Enthusiastic users of dietary supplements—people who use more than one—have a new favorite, according to the results of a recent survey by ConsumerLab.com, an independent lab that tests supplements. This year, fish oil/omega-3 supplements surpassed multivitamins in popularity; the most-wanted list also included calcium, vitamin D, probiotics, flaxseed oil, and amino acids. U.S. News has written about many of those supplements before. [Read Fish Oil Supplements, EPA, DHA, and ALA: Does Your Omega-3 Source Matter?, How Much Vitamin D Should You Be Taking? and Some Bacteria for Brunch.] But we haven't reported much on two notable items on the list: Coenzyme Q10 (CoQ10), the third most popular supplement, with 55 percent of respondents reporting its use; and resveratrol. The latter was used by 19.4 percent of respondents, but it was a big mover, with a 66 percent increase over the last year. So here's the skinny on these two increasingly popular supplements:
CoQ10 occurs naturally in the body, notably, in the mitochondria, which you may remember your high school biology teacher referring to as "the energy factories of the cells." CoQ10 contributes to that energy production process and can act as an antioxidant. Though your body makes its own, in some cases—including in people with heart failure and some neurodegenerative disorders—levels decrease below normal. CoQ10 levels also decline with age. And some medications, most commonly the statins taken by millions of Americans for high cholesterol, "impair CoQ10 synthesis as an inevitable side effect of their mechanism of action," according to a ConsumerLab.com review of the supplement.
You can see where this is going: If levels are low, perhaps CoQ10 supplementation might improve health or function. There is some evidence that supplementing with CoQ10 helps congestive heart failure patients, although not all the trials have showed a benefit. (An ongoing trial is specifically looking at whether CoQ10 supplementation improves survival in heart failure patients.) If you do have heart failure and wonder if CoQ10 is for you (in conjunction with, not as a replacement for, other treatments), talk to your doctor so he or she can review the evidence with you more thoroughly.
Some doctors may also suggest using CoQ10 if you're taking a statin drug to cut down on the muscle aches that plague some users.
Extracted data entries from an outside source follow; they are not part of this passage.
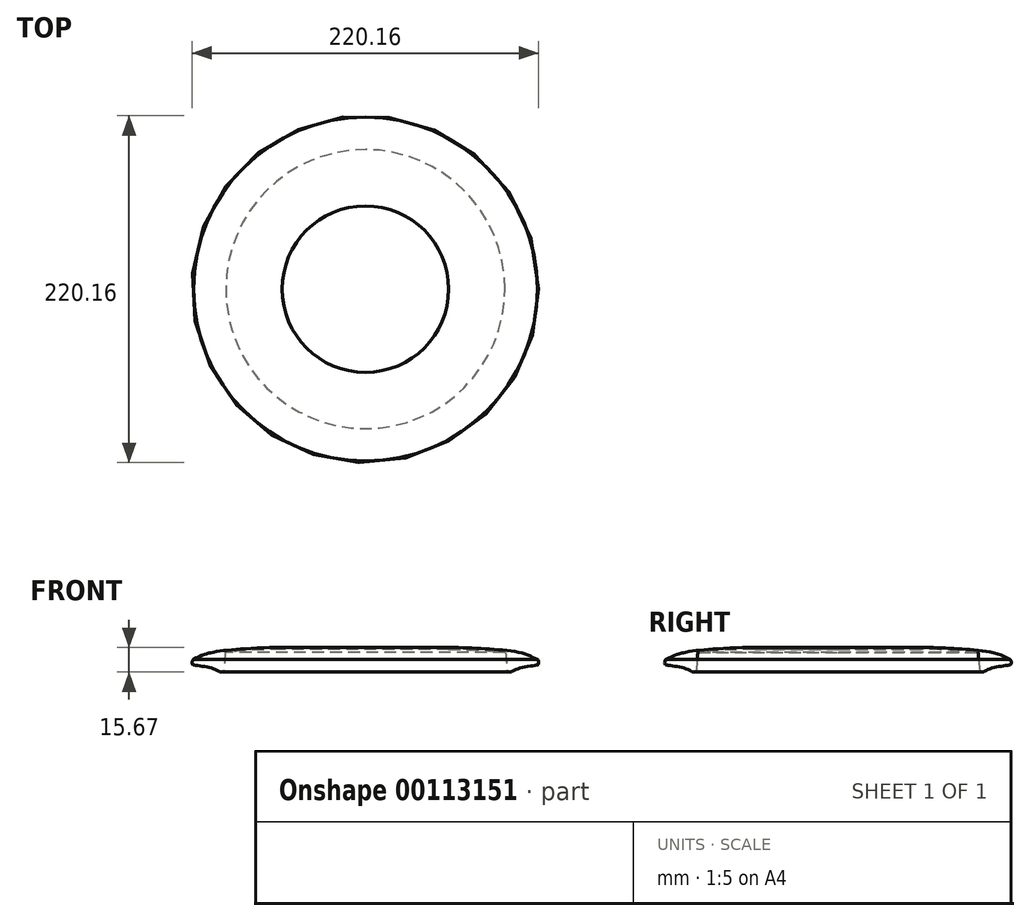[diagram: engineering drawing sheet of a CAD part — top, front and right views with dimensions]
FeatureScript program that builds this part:
annotation { "Feature Type Name" : "Feature", "Feature Type Description" : "" }
export const myFeature = defineFeature(function(context is Context, id is Id, definition is map)
    precondition{}
    {
        {
            var Q0;
            Q0=qCreatedBy(makeId("Front.planeOp"),FACE);
            var sketch = newSketch(context, id + "F0", { "sketchPlane" : qUnion([Q0])});
            skLineSegment(sketch, "E0", {"start": v(0, -2.04) * mm, "end": v(0, -3.27) * mm});
            skLineSegment(sketch, "E1", {"start": v(0, -2.04) * mm, "end": v(52.87, -2.04) * mm});
            skLineSegment(sketch, "E2", {"start": v(0, -3.27) * mm, "end": v(52.87, -3.27) * mm});
            skFitSpline(sketch, "E3", {"points": [v(52.87, -3.27) * mm, v(84.54, -4.66) * mm, v(88.61, -5.13) * mm], "startDerivative": vector(63.68, -0.5) * mm, "endDerivative": vector(4.78, -2.1) * mm});
            skFitSpline(sketch, "E4", {"points": [v(52.87, -2.04) * mm, v(79.7, -3.1) * mm, v(100.08, -5.86) * mm, v(109.16, -9.75) * mm], "startDerivative": vector(73.65, -0.83) * mm, "endDerivative": vector(33.07, -17.45) * mm});
            skFitSpline(sketch, "E5", {"points": [v(88.61, -5.13) * mm, v(89.02, -5.45) * mm, v(90.03, -16.4) * mm, v(90.8, -17.61) * mm, v(92.27, -17.64) * mm, v(93.35, -17.1) * mm, v(100.13, -14.56) * mm, v(109.2, -13.16) * mm, v(110, -12.43) * mm, v(109.9, -10.6) * mm, v(109.16, -9.75) * mm], "startDerivative": vector(20.93, -8.5) * mm, "endDerivative": vector(-13.41, 10.54) * mm});
            skLineSegment(sketch, "E6", {"start": v(0, -2.04) * mm, "end": v(110, -2.04) * mm, "construction": true});
            skSolve(sketch);
        }
        {
            var Q0;
            Q0=makeQuery(id+"F0.imprint","IMPRINT",FACE,{"disambiguationData":[TD([[makeQuery(id+"F0.imprint","IMPRINT",EDGE,{"derivedFrom":sQuery(id+"F0.wireOp",EDGE,"E0")}),1.0]])]});
            var Q1;
            Q1=sQuery(id+"F0.wireOp",EDGE,"E0");
            revolve(context, id + "F1", {"entities" : qUnion([Q0]), "axis" : qUnion([Q1]), "revolveType" : RevolveType.FULL});
        }
    });
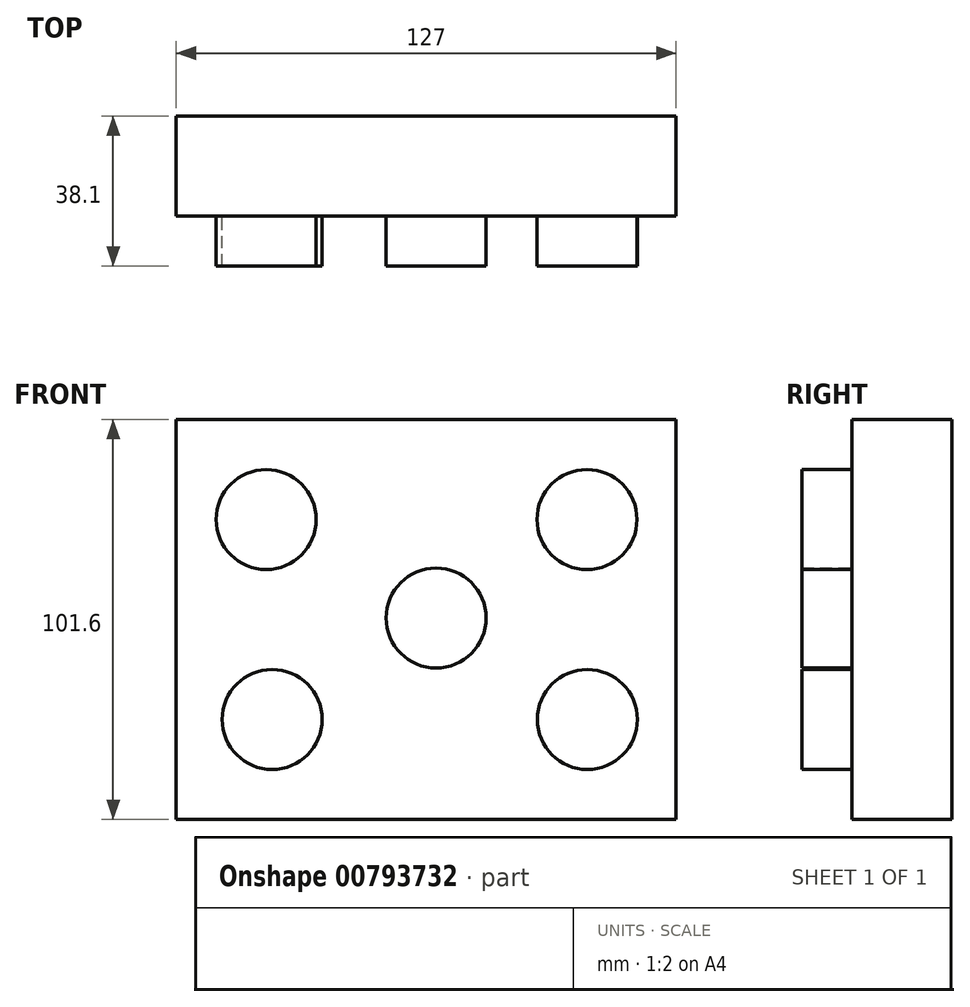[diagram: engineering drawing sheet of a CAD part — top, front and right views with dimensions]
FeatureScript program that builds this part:
annotation { "Feature Type Name" : "Feature", "Feature Type Description" : "" }
export const myFeature = defineFeature(function(context is Context, id is Id, definition is map)
    precondition{}
    {
        {
            var Q0;
            Q0=qCreatedBy(makeId("Front.planeOp"),FACE);
            var sketch = newSketch(context, id + "F0", { "sketchPlane" : qUnion([Q0])});
            skLineSegment(sketch, "E0.bottom", {"start": v(-66.04, 50.43) * mm, "end": v(60.96, 50.43) * mm});
            skLineSegment(sketch, "E0.top", {"start": v(-66.04, -51.17) * mm, "end": v(60.96, -51.17) * mm});
            skLineSegment(sketch, "E0.left", {"start": v(-66.04, 50.43) * mm, "end": v(-66.04, -51.17) * mm});
            skLineSegment(sketch, "E0.right", {"start": v(60.96, 50.43) * mm, "end": v(60.96, -51.17) * mm});
            skCircle(sketch, "E1", {"center": v(-43.17, 25.03) * mm, "radius": 12.7 * mm});
            skCircle(sketch, "E2", {"center": v(0, 0) * mm, "radius": 12.7 * mm});
            skCircle(sketch, "E3", {"center": v(38.33, 25.03) * mm, "radius": 12.7 * mm});
            skCircle(sketch, "E4", {"center": v(-41.66, -25.77) * mm, "radius": 12.7 * mm});
            skCircle(sketch, "E5", {"center": v(38.4, -25.77) * mm, "radius": 12.7 * mm});
            skSolve(sketch);
        }
        {
            var Q0;
            Q0=makeQuery(id+"F0.imprint","IMPRINT",FACE,{"disambiguationData":[TD([[makeQuery(id+"F0.imprint","IMPRINT",EDGE,{"derivedFrom":sQuery(id+"F0.wireOp",EDGE,"E0.bottom")}),-1.0]])]});
            extrude(context, id + "F1", {"entities" : qUnion([Q0]), "depth" : 25.4 * mm, "offsetDistance" : 25.4 * mm});
        }
        {
            var Q0;
            Q0=makeQuery(id+"F0.imprint","IMPRINT",FACE,{"disambiguationData":[TD([[makeQuery(id+"F0.imprint","IMPRINT",EDGE,{"derivedFrom":sQuery(id+"F0.wireOp",EDGE,"E1")}),1.0]])]});
            var Q1;
            Q1=makeQuery(id+"F0.imprint","IMPRINT",FACE,{"disambiguationData":[TD([[makeQuery(id+"F0.imprint","IMPRINT",EDGE,{"derivedFrom":sQuery(id+"F0.wireOp",EDGE,"E4")}),1.0]])]});
            var Q2;
            Q2=makeQuery(id+"F0.imprint","IMPRINT",FACE,{"disambiguationData":[TD([[makeQuery(id+"F0.imprint","IMPRINT",EDGE,{"derivedFrom":sQuery(id+"F0.wireOp",EDGE,"E2")}),1.0]])]});
            var Q3;
            Q3=makeQuery(id+"F0.imprint","IMPRINT",FACE,{"disambiguationData":[TD([[makeQuery(id+"F0.imprint","IMPRINT",EDGE,{"derivedFrom":sQuery(id+"F0.wireOp",EDGE,"E3")}),1.0]])]});
            var Q4;
            Q4=makeQuery(id+"F0.imprint","IMPRINT",FACE,{"disambiguationData":[TD([[makeQuery(id+"F0.imprint","IMPRINT",EDGE,{"derivedFrom":sQuery(id+"F0.wireOp",EDGE,"E5")}),1.0]])]});
            extrude(context, id + "F2", {"entities" : qUnion([Q0, Q1, Q2, Q3, Q4]), "operationType" : NewBodyOperationType.ADD, "depth" : 38.1 * mm, "offsetDistance" : 25.4 * mm});
        }
    });
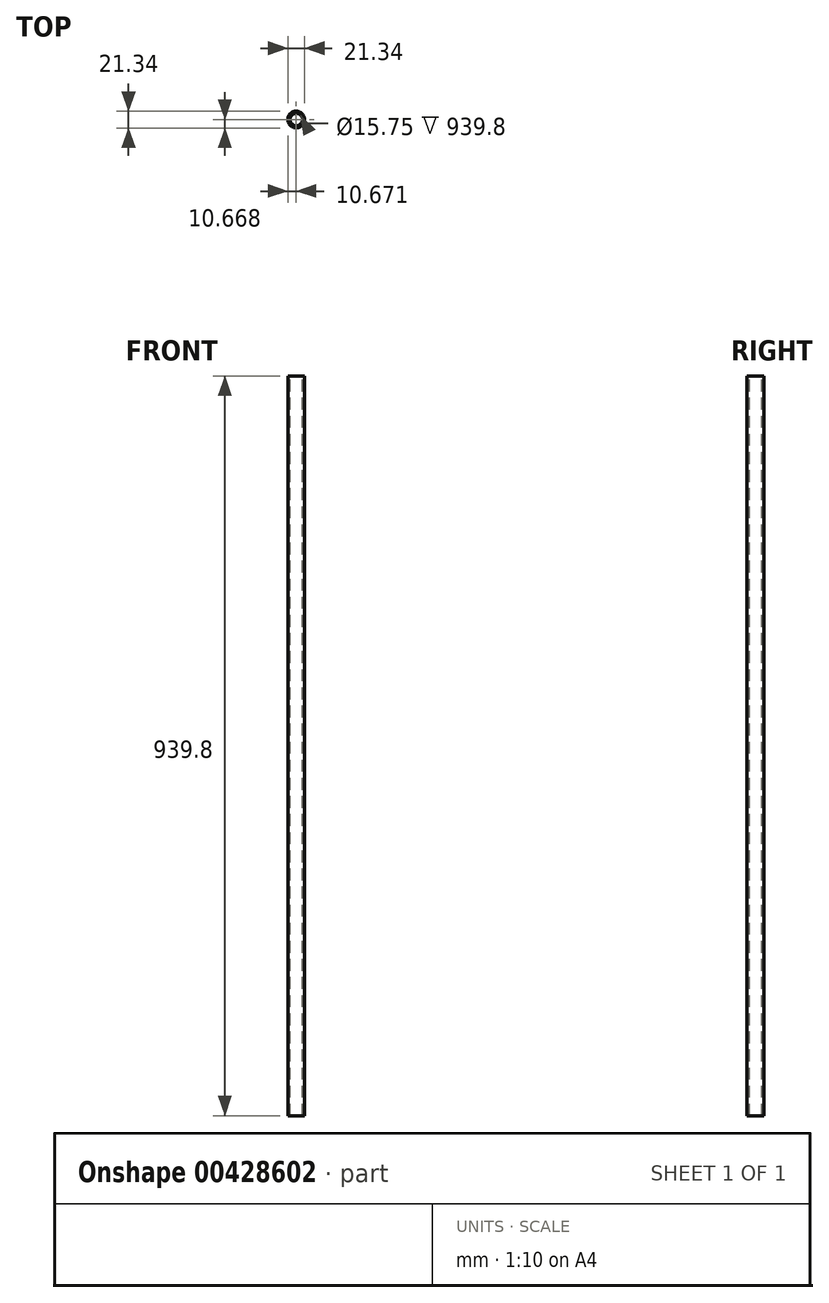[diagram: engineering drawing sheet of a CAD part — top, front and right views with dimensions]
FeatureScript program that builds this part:
annotation { "Feature Type Name" : "Feature", "Feature Type Description" : "" }
export const myFeature = defineFeature(function(context is Context, id is Id, definition is map)
    precondition{}
    {
        {
            var Q0;
            Q0=qCreatedBy(makeId("Top.planeOp"),FACE);
            var sketch = newSketch(context, id + "F0", { "sketchPlane" : qUnion([Q0])});
            skCircle(sketch, "E0", {"center": v(72.06, 47.03) * mm, "radius": 10.67 * mm});
            skSolve(sketch);
        }
        {
            var Q0;
            Q0=makeQuery(id+"F0.imprint","IMPRINT",FACE,{"disambiguationData":[TD([[makeQuery(id+"F0.imprint","IMPRINT",EDGE,{"derivedFrom":sQuery(id+"F0.wireOp",EDGE,"E0")}),1.0]])]});
            var sketch = newSketch(context, id + "F1", { "sketchPlane" : qUnion([Q0])});
            skCircle(sketch, "E1", {"center": v(72.06, 47.03) * mm, "radius": 7.87 * mm});
            skSolve(sketch);
        }
        {
            var Q0;
            Q0=makeQuery(id+"F1.imprint","IMPRINT",FACE,{"disambiguationData":[TD([[makeQuery(id+"F1.imprint","IMPRINT",EDGE,{"derivedFrom":sQuery(id+"F1.wireOp",EDGE,"E1")}),-1.0]])]});
            extrude(context, id + "F2", {"entities" : qUnion([Q0]), "oppositeDirection" : true, "depth" : 939.8 * mm});
        }
    });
There are no large, definitive studies that settle the question of whether this is effective. Mary Beth Augustine, a registered dietitian and senior integrative nutritionist for Beth Israel Continuum Center for Health and Healing in New York, says she may include CoQ10 as part of a short-term therapeutic regimen for folks on statins. While CoQ10 appears to be safe in humans, she says she still favors the lowest dose that seems to bring results—starting at, say, 100 milligrams.
But there's no evidence, says Augustine, that CoQ10 is useful for overall wellness purposes in healthy people, and she doesn't recommend its use in that long-term, general context. A study published in 2006 in Free Radical Biology and Medicine set out to determine whether CoQ10 could reduce oxidative stress and aging in mice. The results: While CoQ10 supplementation did increase levels of the substance, it didn't affect oxidative stress and had "no impact on the life span of mice." Another mouse study, published last fall in the Journal of Nutrition, found that low levels of CoQ10 didn't seem to have an effect on cognitive and motor functions, while high levels actually exacerbated the cognitive and sensory impairments seen in elderly rodents. (In other words, they had even more trouble finding their cheese.)
Of course, people aren't mice, and many people are flocking to the supplement because of the perception it will give them more energy and fight the ravages of aging, says Tod Cooperman, ConsumerLab.com's president (and an M.D.). He says there's now another supplement being sold, called ubiquinol, which is the form of CoQ10 actually utilized by the body. Whether either provides the clinical benefits for which people are buying them is an open question.
Resveratrol is a phytochemical found in grapes (and thus red wine). And while it's gotten a great deal of attention for its theoretical ability, when concentrated, to give you some of the benefits of caloric restriction (which in animals has been shown to extend life) and exercise without actually having to put down your fork and hit the gym, by no means is that a sure thing. Research has been published showing that the compound improves the health and longevity of obese lab mice. But, as the Center for Science in the Public Interest's Nutrition Action Healthletter pointed out last year, the scientists behind that study published another in 2008 showing that normal-weight mice saw their health improve with resveratrol supplementation but saw no increase in life span. (The very mechanism by which it's supposed to work—activating a gene called SIRT1—has also lately come into question, most recently in a study published online last month in the Journal of Biological Chemistry.)